The three top markets in the quarter by revenue were Australia, China and Japan. The CEO added that the company is “just beginning to enter Greater China in a meaningful way and see the opportunity for continued strong growth in this market.”
Thus far, the brand’s membership base has reached over 10 million people, representing a 25 percent gain year-over-year. And with 77 company-owned stores, it’s on track to reach its goal of 100 by the end of 2025.
Wall Street liked what they heard from management on the call.
Jefferies analyst Randal J. Konik described Birkenstock as a “best-in-class” brand that continues to execute on its long-term growth strategy.
“Birkenstock has undergone a significant transformation since the appointment of CEO Oliver Reichert, and given its historical brand and loyal customer base, the company looks well-positioned to drive strong top-line growth and attractive margins,” he concluded. He also said that the brand’s strong inventory position in the U.S., largely shipped before tariff hikes, minimizes the immediate tariff impact for fiscal 2025.
“We remain enthusiastic about the prospects for Birkenstock given the strength of the brand and sales momentum,” said William Blair analyst Sharon Zackfia. She reiterate the “Outperform” rating on shares of Birkenstock and said there’s opportunity for the brand to generate “at least 10 billion euros in sales with consistent 30 percent-plus adjusted EBITDA margins.”
BMO Capital Markets analyst Simeon Siegel also reiterated his “Outperform” rating on shares of Birkenstock, citing industry-leading growth, relative tariff insulation and still-meaningful white space ahead (such as growth in close-toe silhouettes).
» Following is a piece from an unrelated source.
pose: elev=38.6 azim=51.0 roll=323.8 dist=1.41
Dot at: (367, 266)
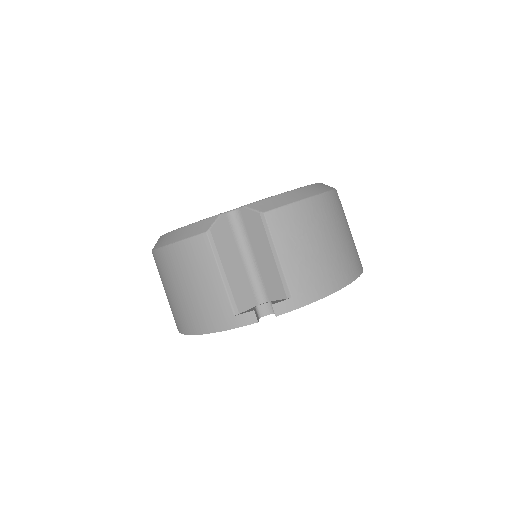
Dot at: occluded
“We continue to see Birkenstock bringing new iterations of classic styles to market, which helps drive additional purchases and higher ASPs (average selling prices). Additionally, we are impressed by Birkenstock’s ability to raise its annual guidance in a period of macro and geopolitical uncertainty, while still maintaining well-controlled distribution,” noted Telsey Advisory Group’s chief investment officer Dana Telsey. “As consumers remain more intentional with their purchases, we see Birkenstock as a brand that can continue to win in the marketplace through its competitive advantage of a high-end lifestyle positioning offering comfort that is not easily replicated.”